The executive officer in charge of Impact Strategy reports the results of Impact Strategy Committee discussions and deliberations to the Board of Executive Officers, enabling necessary decisions to be made. The executive officers and functional leaders, who are in charge of promoting Impact Strategy initiatives, also then communicate updates and decisions made in the Impact Strategy Committee to their respective functions to facilitate action. Information is also shared at the Impact Strategy Committee from other related committees that are deeply involved in activities.

In FYE2022, the structure and function of the Impact Strategy Committee was rearranged to reflect revisions made by the Tokyo Stock Exchange to Japan’s Corporate Governance Code and ensure ultimate oversight of sustainability issues by our Board of Directors. The position of the Impact Strategy Committee as a venue for encouraging cross-divisional discussion of policies and measures has been strengthened, with more senior leaders appointed to the committee.
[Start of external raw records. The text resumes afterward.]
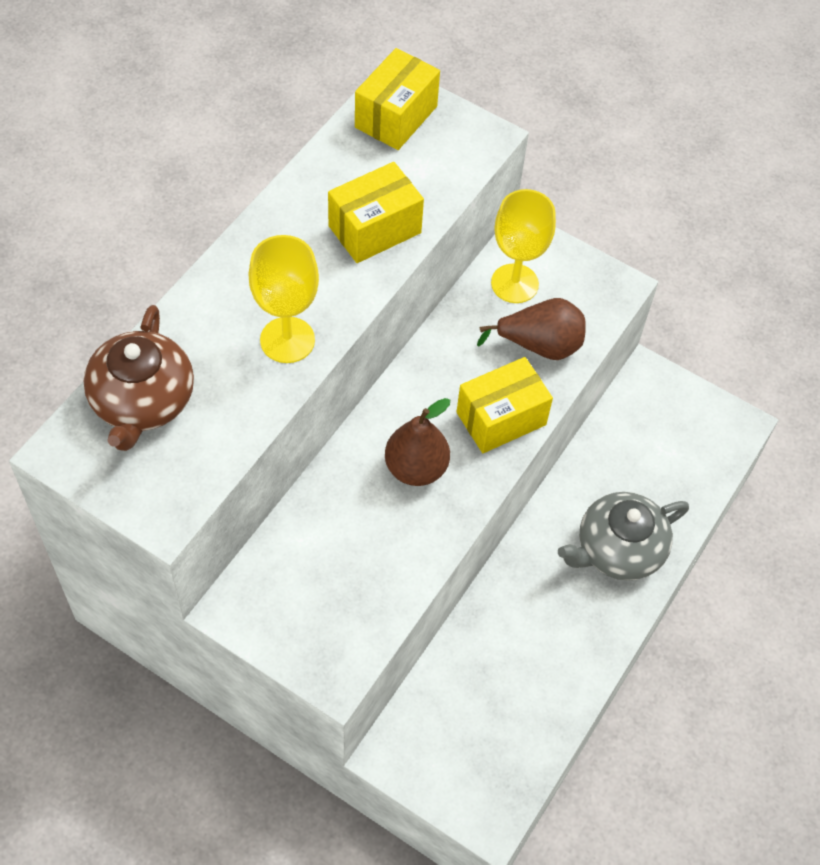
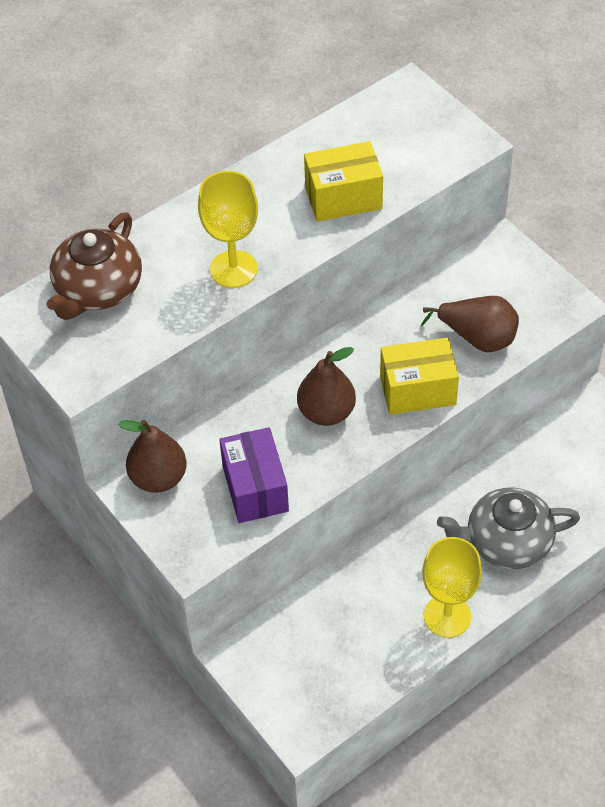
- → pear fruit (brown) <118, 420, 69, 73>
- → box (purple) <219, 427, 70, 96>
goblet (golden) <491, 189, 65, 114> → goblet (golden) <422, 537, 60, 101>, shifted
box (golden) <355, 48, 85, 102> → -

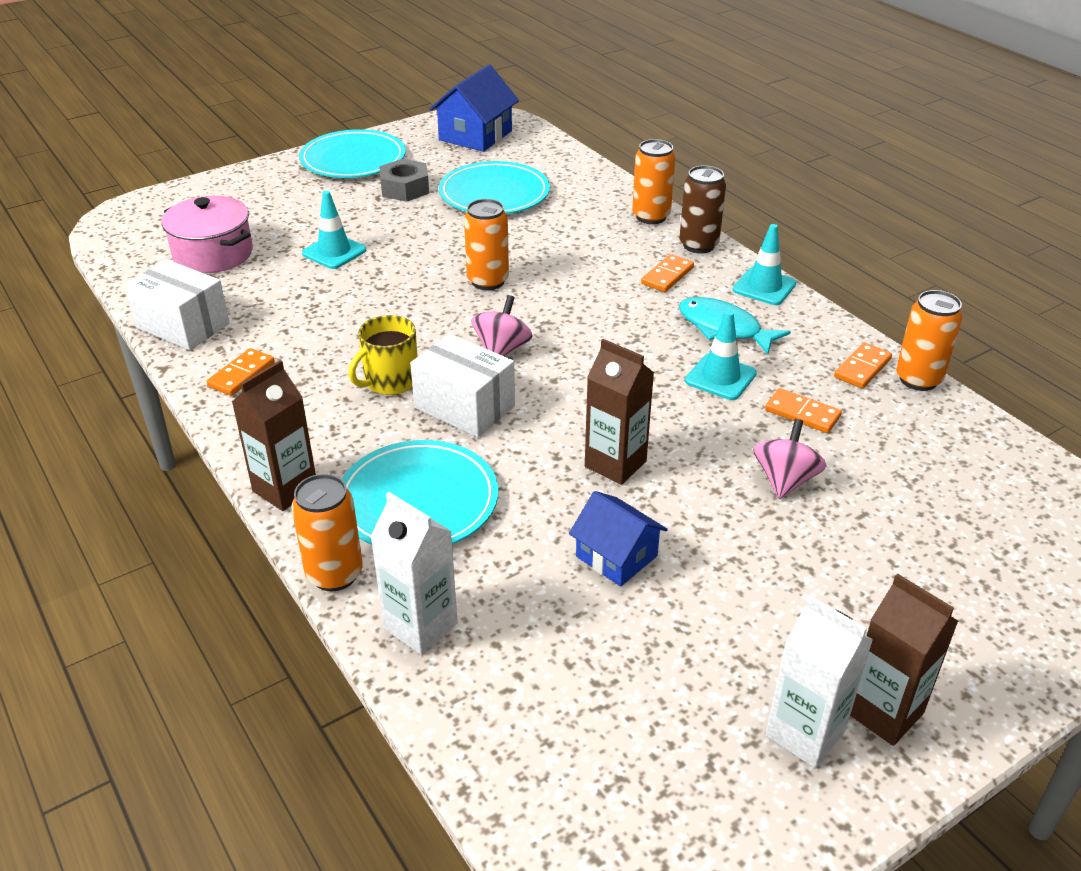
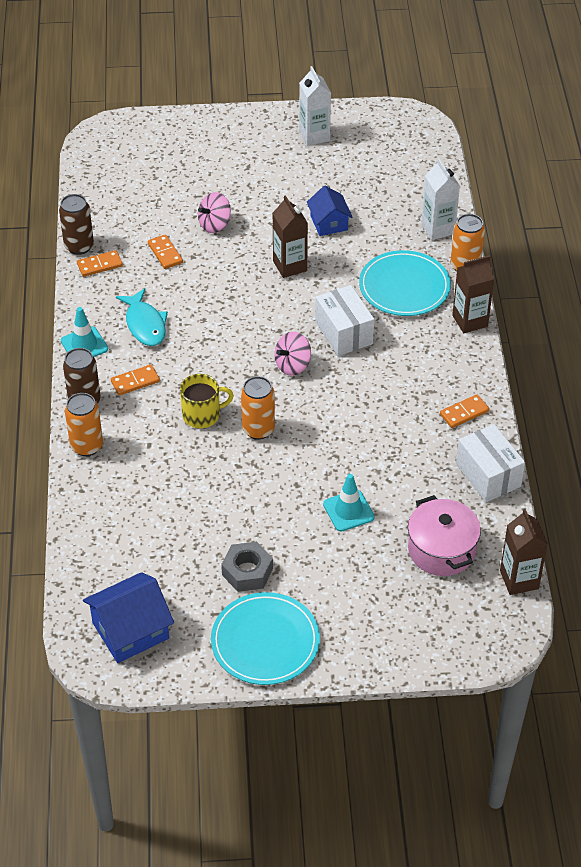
soda can (orange) <896, 290, 67, 101> → soda can (brown) <59, 194, 35, 61>
tea mug (golden) <348, 315, 70, 80> → tea mug (golden) <180, 374, 54, 54>, shifted
juice carton (brown) <850, 573, 108, 173> → juice carton (brown) <500, 509, 48, 86>, shifted
dinner plate (turquoise) <439, 161, 111, 53> → -
safety cone (turquoise) <685, 311, 72, 89> → -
Recent discussion in FYE2022 at the Impact Strategy Committee included defining the KPI monitoring and tracking processes for material issues that were updated in FYE2021, risk assessment processes, creating a workplace and society that facilitate active participation of people with disabilities, and general progress and policies relating to human rights due diligence and TCFD, etc.

Regarding the compensation system for executive officers, we have introduced stock-linked compensation that helps encourage their contribution to improving the company’s medium- to long-term corporate value, including environmental, social and governance (ESG) factors. For officers who are expected to improve the company’s value over the medium- to long-term, including from an ESG perspective, the ratio of stock-linked compensation to total compensation is set higher based on the deliberation of the Compensation Committee.